ANZ says its main focus will be retail and business banking after selling its life and consumer credit insurance business to international insurance giant Zurich for $2.85 billion.
The bank’s sale of OnePath Life completes what it describes as the “simplification” of its wealth management division, after selling its pensions and investments business to IOOF for $975 million in October.
ANZ chief executive Shayne Elliott said the bank is more than halfway through its plan to create a “simpler, better balanced bank” focused on retail and business banking in Australia and New Zealand.
“It all goes back to this really simple philosophy that in a complex world, we know that our customers are busy and just want us to help them out,” Mr Elliot said.
“The way to win for our customers and our shareholders is to do a few things and do them incredibly well.
“We’re really clear on what those few things are and essentially we are just exiting, shrinking or partnering on everything else.”
The life insurance deal, which remains subject to regulatory and other approvals, will result in Zurich becoming Australia’s largest retail life insurer as measured by premiums, with more than 1.5 million customers and 19 per cent of market share.
Zurich – which purchased Macquarie’s life insurer last year – has entered into a 20-year agreement to offer life insurance products through ANZ’s distribution channels.
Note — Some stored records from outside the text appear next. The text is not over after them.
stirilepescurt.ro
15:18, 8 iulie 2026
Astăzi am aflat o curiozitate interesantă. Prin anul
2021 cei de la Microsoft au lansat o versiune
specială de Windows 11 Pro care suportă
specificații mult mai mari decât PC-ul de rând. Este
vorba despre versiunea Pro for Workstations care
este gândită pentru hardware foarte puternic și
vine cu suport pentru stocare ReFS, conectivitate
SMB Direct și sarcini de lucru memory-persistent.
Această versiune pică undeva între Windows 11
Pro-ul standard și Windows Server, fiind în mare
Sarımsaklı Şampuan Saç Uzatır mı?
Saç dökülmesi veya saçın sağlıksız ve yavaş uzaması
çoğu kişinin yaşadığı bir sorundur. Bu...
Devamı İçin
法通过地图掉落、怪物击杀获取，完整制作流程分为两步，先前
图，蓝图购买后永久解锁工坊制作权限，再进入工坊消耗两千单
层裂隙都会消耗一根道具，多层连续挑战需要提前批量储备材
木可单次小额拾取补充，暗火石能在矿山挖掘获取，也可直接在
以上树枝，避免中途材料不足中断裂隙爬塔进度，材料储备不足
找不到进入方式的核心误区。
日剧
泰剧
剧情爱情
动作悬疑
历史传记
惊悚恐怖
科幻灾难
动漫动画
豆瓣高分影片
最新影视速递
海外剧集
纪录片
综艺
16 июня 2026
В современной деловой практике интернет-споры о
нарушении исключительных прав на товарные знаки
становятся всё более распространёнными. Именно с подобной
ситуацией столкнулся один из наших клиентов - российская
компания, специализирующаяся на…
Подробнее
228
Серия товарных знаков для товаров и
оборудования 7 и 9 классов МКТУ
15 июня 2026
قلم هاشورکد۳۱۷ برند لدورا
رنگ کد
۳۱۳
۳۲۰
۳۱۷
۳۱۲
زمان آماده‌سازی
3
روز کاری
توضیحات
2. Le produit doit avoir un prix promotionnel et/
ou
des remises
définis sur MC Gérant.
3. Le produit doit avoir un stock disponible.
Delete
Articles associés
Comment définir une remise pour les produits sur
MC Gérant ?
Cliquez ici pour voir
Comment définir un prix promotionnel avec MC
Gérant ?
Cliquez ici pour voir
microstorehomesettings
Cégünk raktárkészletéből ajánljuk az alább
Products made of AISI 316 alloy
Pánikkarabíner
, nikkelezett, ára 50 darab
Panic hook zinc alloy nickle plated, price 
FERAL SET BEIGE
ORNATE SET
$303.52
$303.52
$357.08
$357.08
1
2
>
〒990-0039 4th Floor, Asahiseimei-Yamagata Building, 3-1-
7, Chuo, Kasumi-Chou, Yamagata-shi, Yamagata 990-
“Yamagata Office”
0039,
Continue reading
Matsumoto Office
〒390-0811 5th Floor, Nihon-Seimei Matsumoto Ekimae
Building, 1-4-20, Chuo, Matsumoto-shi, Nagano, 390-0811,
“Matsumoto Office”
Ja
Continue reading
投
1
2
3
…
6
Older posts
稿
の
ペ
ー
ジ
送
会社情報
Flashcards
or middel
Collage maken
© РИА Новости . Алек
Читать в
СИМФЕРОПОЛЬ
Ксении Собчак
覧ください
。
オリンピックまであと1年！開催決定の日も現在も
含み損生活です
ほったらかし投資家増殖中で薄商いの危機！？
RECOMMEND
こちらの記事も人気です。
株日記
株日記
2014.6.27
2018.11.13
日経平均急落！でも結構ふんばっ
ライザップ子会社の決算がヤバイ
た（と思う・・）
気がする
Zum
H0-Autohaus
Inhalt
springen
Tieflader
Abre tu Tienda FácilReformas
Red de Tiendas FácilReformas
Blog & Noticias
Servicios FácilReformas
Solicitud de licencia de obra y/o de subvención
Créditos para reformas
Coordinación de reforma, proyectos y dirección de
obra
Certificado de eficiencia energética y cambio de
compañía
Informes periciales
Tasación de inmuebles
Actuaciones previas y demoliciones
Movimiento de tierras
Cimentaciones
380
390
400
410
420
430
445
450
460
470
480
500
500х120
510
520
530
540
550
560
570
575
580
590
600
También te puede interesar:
ANZ said its current insurance policies, including general insurance products provided via QBE, will not change under the new deal.
Mr Elliot said customers would still be able to access life insurance products at ANZ branches, online, or through a call centre, and the only change would be the manufacturing and management of those products.
He also hinted that the bank would consider returning capital – made from both the Zurich and IOOF transactions – to shareholders through either dividends or share buybacks if there is money left over following regulatory and other business costs.
The life insurance business had a carrying value of $3.38 billion, meaning ANZ will recognise an accounting loss of about $520 million on the deal.
ANZ is the third major bank to sell its life insurance business after Commonwealth Bank sold AIA Group in September for $3.8 billion, and National Australia Bank sold 80 per cent of its life insurance business to Japan’s Nippon Life for $2.4 billion in 2016.
Zurich chief executive for Asia Pacific Jack Howell said Australia was an attractive market due to its strong economic growth, relative stability and advanced market.
Zurich and ANZ have forecast to complete the deal by November 2018, and expect full separation from the bank by 2020.
ANZ shares gained 32 cents, or 1.1 per cent, to $28.82.